Short exercise A
Name everything the excerpt says the lovers' destructive path is wrought with.
Short exercise B
Copy the excerpt word for word from "Later, at a" to "Greece and Spain.".

Circumstance confirms Coral's worst suspicions, but when Rafe's life is in danger she is driven to make peace. A tentative romance blossoms amidst a meddling ex-fiancé, a jealous stepmother, a car accident, and the dangerous wilderness of Africa. Is Rafe just toying with a young woman's affections? Is the notorious womanizer only after Coral's inheritance? Or does Rafe's troubled past color his every move, making him more vulnerable than Coral could ever imagine?

Set in 1970, this contemporary historical romance sends the seemingly doomed lovers down a destructive path wrought with greed, betrayal, revenge, passion, and love.

Hannah Fielding

Hannah Fielding:  I grew up in a rambling house overlooking the Mediterranean. My earliest memories are of listening, enchanted, to fairy stories at the knee of my half-French half-Italian governess Zula. When I was seven we came to an agreement: for each story she told me, I would invent and relate one of my own. That is how my love for story-telling began.

Later, at a convent school, while French nuns endeavoured to teach me grammar, literature and maths, I took to day-dreaming and wrote short romantic stories to satisfy the needs of a fertile imagination. Having no inhibitions, I circulated them around the class, which made me very popular among my peers and less so with the nuns.

After I graduated with a BA in French literature, my international nomadic years commenced. I lived mainly in Switzerland, France and England, where I had friends and family, and during holidays I travelled to Mediterranean countries like Italy, Greece and Spain.

I met my husband in London at a drinks party: it was love at first sight, just like in the romance books that were my constant companions. He brought me to his large Georgian rectory in Kent, surrounded by grounds and forests. After my children were born, between being a mother and running a property business, there was little time for day dreaming, let alone writing. 

Then, once my children had flown the nest, I decided after so many years of yearning to write, write, write it was time to dust off the old manuscripts I’d been tinkering with for a lifetime. 

Today, I am living the dream: I write full time, splitting my time between my homes in Kent and in the South of France, where I dream up romances overlooking breathtaking views of the Mediterranean.

My first novel, Burning Embers, is a vivid, evocative love story set against the backdrop of tempestuous and wild Kenya of the 1970s, reviewed by one newspaper as ‘romance like Hollywood used to make’. My new novel, The Echoes of Love, is a story of passion, betrayal and intrigue set in the romantic and mysterious city of Venice and the beautiful landscape of Tuscany.

Data records
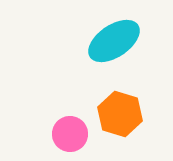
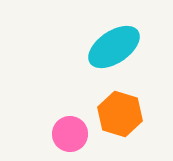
cyan ellipse: moved 6 px down
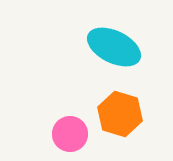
cyan ellipse: rotated 60 degrees clockwise
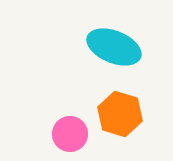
cyan ellipse: rotated 4 degrees counterclockwise
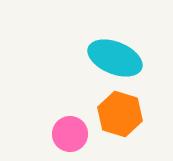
cyan ellipse: moved 1 px right, 11 px down
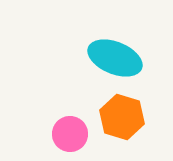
orange hexagon: moved 2 px right, 3 px down
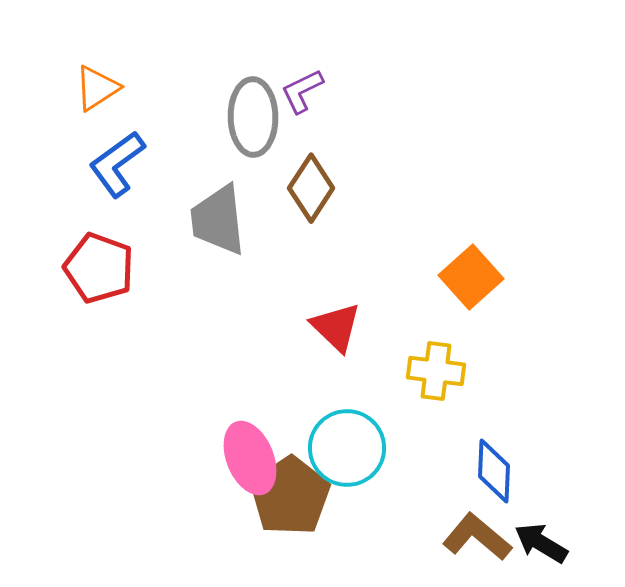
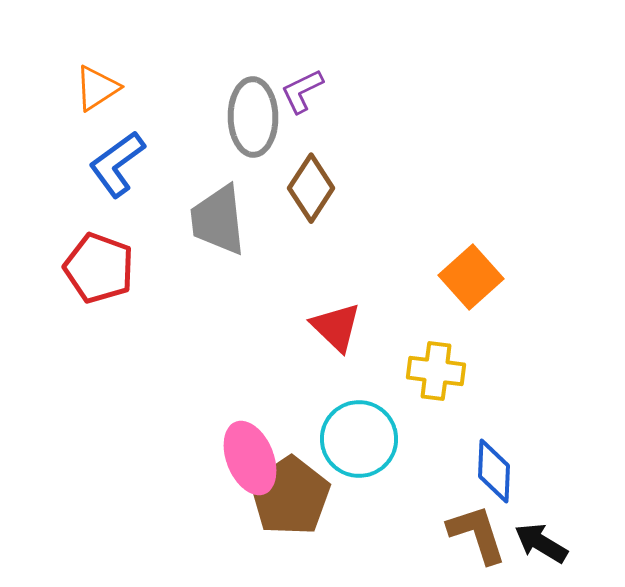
cyan circle: moved 12 px right, 9 px up
brown L-shape: moved 3 px up; rotated 32 degrees clockwise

Final result A
Greed, betrayal, revenge, passion, and love.

Final result B
Later, at a convent school, while French nuns endeavoured to teach me grammar, literature and maths, I took to day-dreaming and wrote short romantic stories to satisfy the needs of a fertile imagination. Having no inhibitions, I circulated them around the class, which made me very popular among my peers and less so with the nuns.

After I graduated with a BA in French literature, my international nomadic years commenced. I lived mainly in Switzerland, France and England, where I had friends and family, and during holidays I travelled to Mediterranean countries like Italy, Greece and Spain.